Therapeutische Frauen-Massage

Therapeutische Frauenmassage - Claudia Pfeiffer

Diese sanfte Methode wurde im 19. Jh. von Joseph B. Stephenson entwickelt und ist auch unter dem Namen der Stephenson-Technik oder des Creative Healings bekannt.
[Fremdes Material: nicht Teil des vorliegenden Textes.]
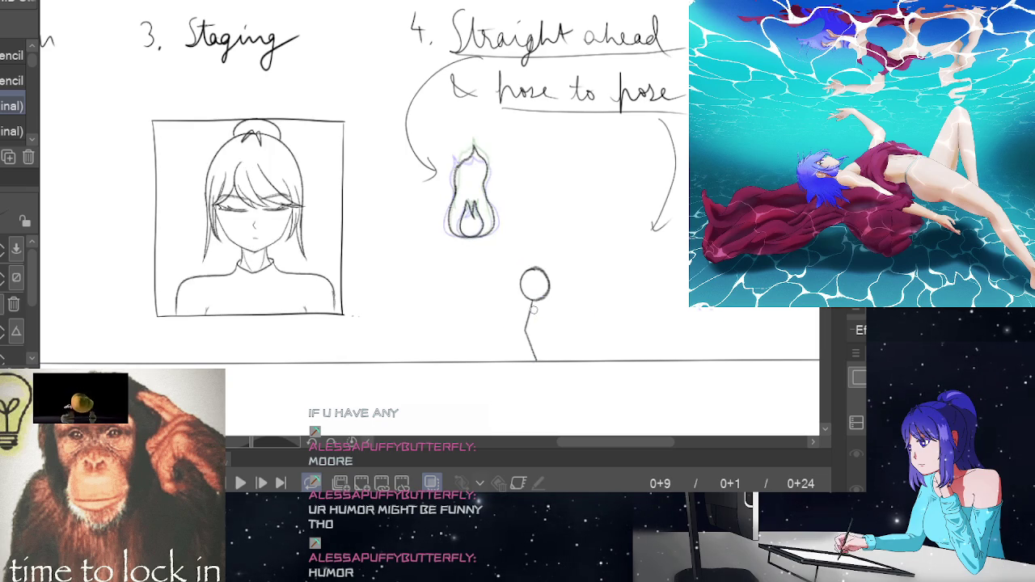
{"action": "key", "text": "Right"}
{"action": "key", "text": "Right"}
{"action": "key", "text": "Left"}
{"action": "key", "text": "Left"}
{"action": "key", "text": "Right"}
{"action": "key", "text": "Right"}
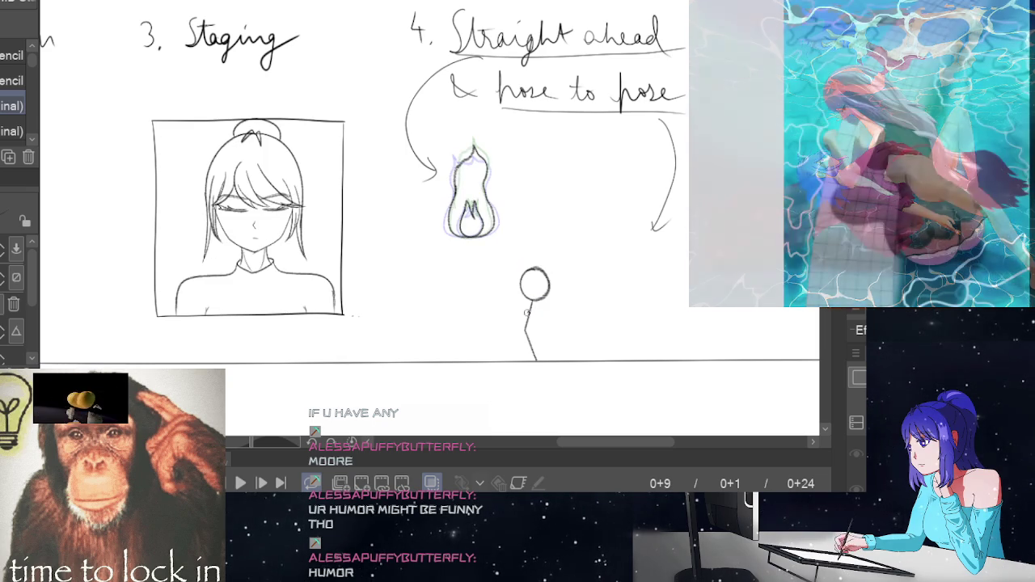
Add the stick figure's bent arm and play the animation to check the motion.
{"action": "mouse_move", "coordinate": [529, 318]}
{"action": "left_mouse_down"}
{"action": "mouse_move", "coordinate": [504, 328]}
{"action": "mouse_move", "coordinate": [527, 330]}
{"action": "left_mouse_up"}
{"action": "key", "text": "Left"}
{"action": "key", "text": "Left"}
Er baute sie auf vier Grundprinzipien auf:

  1. „Restore the body to normal temperature“ – Bringe den Körper auf gleichmäßige Temperatur;
  2. „Create a vacuum“ – Öffne Drainagekanäle;
  3. „Break up congestion“ – Löse die Kongestionen (mit leichten kreisenden Bewegungen;
  4. „Reposition substance“ – Sanftes, aber nachhaltiges Reponieren und Ausrichten von Gewebe, Strukturen und Organen.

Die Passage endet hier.